• [DESCRIPTION OF THE TASK] Render everything from the line containing "scientific name: Passer montanus" down to the last line of the records below, both ends included, as a JSON list of strings with one string per line and blank lines omitted.

******

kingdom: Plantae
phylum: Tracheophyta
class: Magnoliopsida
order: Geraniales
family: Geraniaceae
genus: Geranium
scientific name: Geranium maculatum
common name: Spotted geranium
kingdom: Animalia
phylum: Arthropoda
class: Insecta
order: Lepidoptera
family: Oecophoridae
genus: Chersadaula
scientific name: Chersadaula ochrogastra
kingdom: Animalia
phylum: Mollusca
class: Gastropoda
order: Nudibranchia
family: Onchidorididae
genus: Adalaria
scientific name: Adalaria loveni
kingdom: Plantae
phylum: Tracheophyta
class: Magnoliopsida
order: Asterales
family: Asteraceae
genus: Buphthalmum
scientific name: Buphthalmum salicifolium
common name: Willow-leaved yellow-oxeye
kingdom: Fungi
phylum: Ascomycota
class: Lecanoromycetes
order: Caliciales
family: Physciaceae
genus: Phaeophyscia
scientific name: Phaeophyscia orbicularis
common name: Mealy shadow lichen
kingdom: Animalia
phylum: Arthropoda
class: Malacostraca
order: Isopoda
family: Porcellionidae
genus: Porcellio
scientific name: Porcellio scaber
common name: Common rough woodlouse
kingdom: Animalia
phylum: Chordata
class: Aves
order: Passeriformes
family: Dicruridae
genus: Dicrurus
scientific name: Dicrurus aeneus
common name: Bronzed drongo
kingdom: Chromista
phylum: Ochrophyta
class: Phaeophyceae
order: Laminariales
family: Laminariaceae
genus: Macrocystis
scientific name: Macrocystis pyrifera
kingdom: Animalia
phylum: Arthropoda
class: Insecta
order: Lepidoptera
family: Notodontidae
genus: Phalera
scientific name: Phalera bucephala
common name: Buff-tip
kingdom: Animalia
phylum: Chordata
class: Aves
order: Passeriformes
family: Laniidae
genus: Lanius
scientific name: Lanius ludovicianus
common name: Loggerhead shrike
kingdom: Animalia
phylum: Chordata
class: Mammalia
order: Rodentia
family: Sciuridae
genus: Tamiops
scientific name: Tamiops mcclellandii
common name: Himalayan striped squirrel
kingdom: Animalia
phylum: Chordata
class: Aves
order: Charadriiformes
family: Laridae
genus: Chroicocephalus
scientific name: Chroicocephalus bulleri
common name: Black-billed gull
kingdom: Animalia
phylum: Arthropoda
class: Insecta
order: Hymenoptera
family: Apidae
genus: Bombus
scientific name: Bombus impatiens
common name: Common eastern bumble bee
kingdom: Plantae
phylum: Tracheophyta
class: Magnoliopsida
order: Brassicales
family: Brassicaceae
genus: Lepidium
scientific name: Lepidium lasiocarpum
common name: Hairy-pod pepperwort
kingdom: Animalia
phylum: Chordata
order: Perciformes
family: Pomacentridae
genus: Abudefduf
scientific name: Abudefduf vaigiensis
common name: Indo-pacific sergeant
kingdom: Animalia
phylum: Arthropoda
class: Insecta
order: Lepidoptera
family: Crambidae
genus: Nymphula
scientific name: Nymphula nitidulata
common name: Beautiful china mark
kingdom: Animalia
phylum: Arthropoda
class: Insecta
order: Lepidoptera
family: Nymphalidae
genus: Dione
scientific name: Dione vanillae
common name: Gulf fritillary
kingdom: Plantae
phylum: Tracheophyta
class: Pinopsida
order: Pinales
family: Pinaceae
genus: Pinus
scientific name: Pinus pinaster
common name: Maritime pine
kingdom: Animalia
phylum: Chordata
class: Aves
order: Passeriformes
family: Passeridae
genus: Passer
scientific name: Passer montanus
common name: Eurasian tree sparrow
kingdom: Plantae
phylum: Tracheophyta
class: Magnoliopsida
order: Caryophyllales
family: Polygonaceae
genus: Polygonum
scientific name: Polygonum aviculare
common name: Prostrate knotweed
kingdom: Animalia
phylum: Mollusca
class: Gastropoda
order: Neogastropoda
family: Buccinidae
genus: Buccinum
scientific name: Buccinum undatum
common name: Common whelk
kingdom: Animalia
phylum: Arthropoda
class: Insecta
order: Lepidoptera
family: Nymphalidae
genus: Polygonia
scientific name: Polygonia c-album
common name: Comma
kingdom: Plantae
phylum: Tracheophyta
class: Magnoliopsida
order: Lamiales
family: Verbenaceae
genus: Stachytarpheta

******

• [EXERCISE ANSWER]
[
  "scientific name: Passer montanus",
  "common name: Eurasian tree sparrow",
  "kingdom: Plantae",
  "phylum: Tracheophyta",
  "class: Magnoliopsida",
  "order: Caryophyllales",
  "family: Polygonaceae",
  "genus: Polygonum",
  "scientific name: Polygonum aviculare",
  "common name: Prostrate knotweed",
  "kingdom: Animalia",
  "phylum: Mollusca",
  "class: Gastropoda",
  "order: Neogastropoda",
  "family: Buccinidae",
  "genus: Buccinum",
  "scientific name: Buccinum undatum",
  "common name: Common whelk",
  "kingdom: Animalia",
  "phylum: Arthropoda",
  "class: Insecta",
  "order: Lepidoptera",
  "family: Nymphalidae",
  "genus: Polygonia",
  "scientific name: Polygonia c-album",
  "common name: Comma",
  "kingdom: Plantae",
  "phylum: Tracheophyta",
  "class: Magnoliopsida",
  "order: Lamiales",
  "family: Verbenaceae",
  "genus: Stachytarpheta"
]